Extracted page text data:
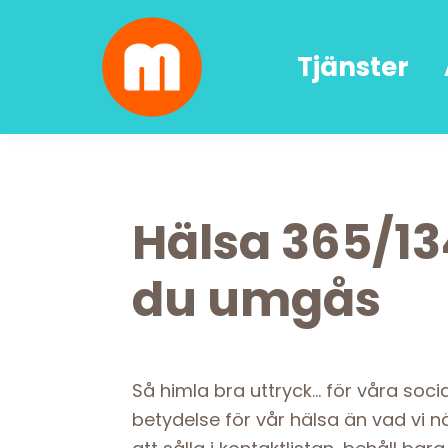
Skip
Skip
Skip
Skip
to
to
to
to
Tjänster
primary
main
primary
footer
navigation
content
sidebar
Malin
författarskap
Lundskog
och
livsglädje
Hälsa 365/13
du umgås
Så himla bra uttryck… för våra socia
betydelse för vår hälsa än vad vi n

◆ To-do item
Verbatim copy without images: write the records above out in full.

◆ Answer box
Skip
Skip
Skip
Skip
to
to
to
to
Tjänster
primary
main
primary
footer
navigation
content
sidebar
Malin
författarskap
Lundskog
och
livsglädje
Hälsa 365/13
du umgås
Så himla bra uttryck… för våra socia
betydelse för vår hälsa än vad vi n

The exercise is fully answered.